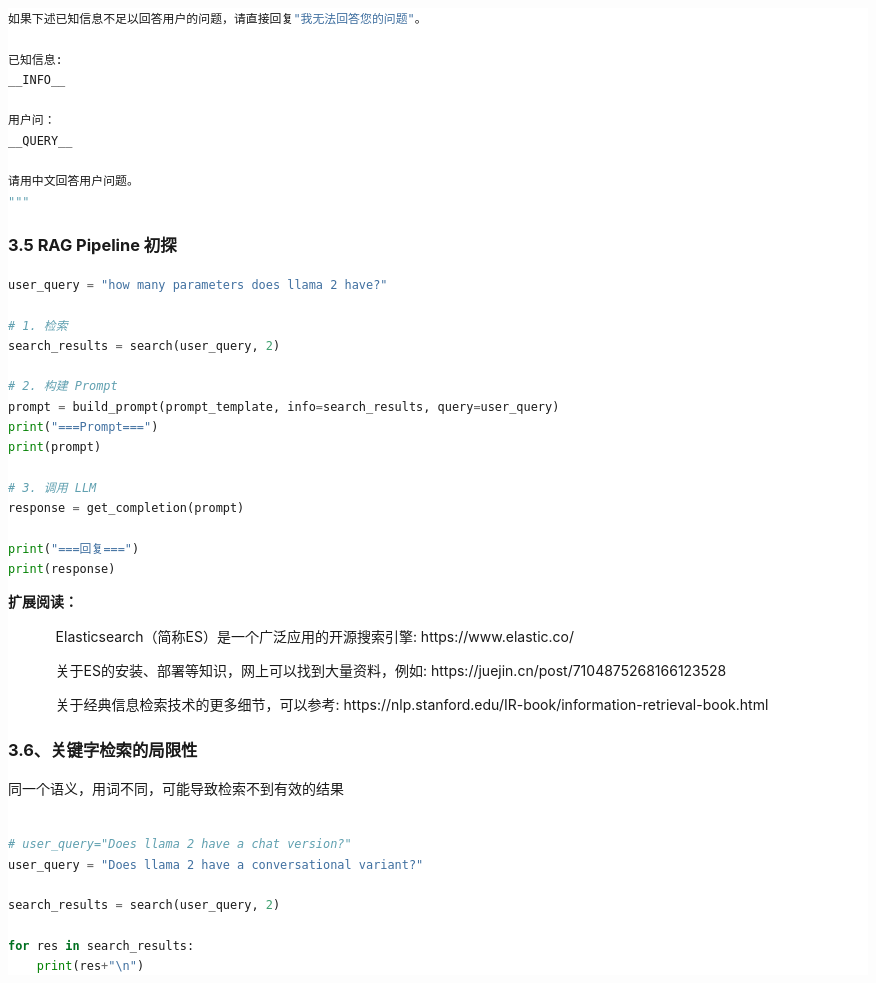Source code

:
 ```python
如果下述已知信息不足以回答用户的问题，请直接回复"我无法回答您的问题"。

已知信息:
__INFO__

用户问：
__QUERY__

请用中文回答用户问题。
"""

```

### 3.5 RAG Pipeline 初探

```python
user_query = "how many parameters does llama 2 have?"

# 1. 检索
search_results = search(user_query, 2)

# 2. 构建 Prompt
prompt = build_prompt(prompt_template, info=search_results, query=user_query)
print("===Prompt===")
print(prompt)

# 3. 调用 LLM
response = get_completion(prompt)

print("===回复===")
print(response)
```

<div class="alert alert-info">
<b>扩展阅读：</b>
<ol>
<ul>Elasticsearch（简称ES）是一个广泛应用的开源搜索引擎: https://www.elastic.co/</ul>
<ul>关于ES的安装、部署等知识，网上可以找到大量资料，例如: https://juejin.cn/post/7104875268166123528</ul>
<ul>关于经典信息检索技术的更多细节，可以参考: https://nlp.stanford.edu/IR-book/information-retrieval-book.html</ul>
</div>

### 3.6、关键字检索的局限性

同一个语义，用词不同，可能导致检索不到有效的结果

```python

# user_query="Does llama 2 have a chat version?"
user_query = "Does llama 2 have a conversational variant?"

search_results = search(user_query, 2)

for res in search_results:
    print(res+"\n")

```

• Description of the task: Repeat the full listing above without altering a word, and skip the pictures.

• Result of this task:
Source code

:
 ```python
如果下述已知信息不足以回答用户的问题，请直接回复"我无法回答您的问题"。

已知信息:
__INFO__

用户问：
__QUERY__

请用中文回答用户问题。
"""

```

### 3.5 RAG Pipeline 初探

```python
user_query = "how many parameters does llama 2 have?"

# 1. 检索
search_results = search(user_query, 2)

# 2. 构建 Prompt
prompt = build_prompt(prompt_template, info=search_results, query=user_query)
print("===Prompt===")
print(prompt)

# 3. 调用 LLM
response = get_completion(prompt)

print("===回复===")
print(response)
```

<div class="alert alert-info">
<b>扩展阅读：</b>
<ol>
<ul>Elasticsearch（简称ES）是一个广泛应用的开源搜索引擎: https://www.elastic.co/</ul>
<ul>关于ES的安装、部署等知识，网上可以找到大量资料，例如: https://juejin.cn/post/7104875268166123528</ul>
<ul>关于经典信息检索技术的更多细节，可以参考: https://nlp.stanford.edu/IR-book/information-retrieval-book.html</ul>
</div>

### 3.6、关键字检索的局限性

同一个语义，用词不同，可能导致检索不到有效的结果

```python

# user_query="Does llama 2 have a chat version?"
user_query = "Does llama 2 have a conversational variant?"

search_results = search(user_query, 2)

for res in search_results:
    print(res+"\n")

```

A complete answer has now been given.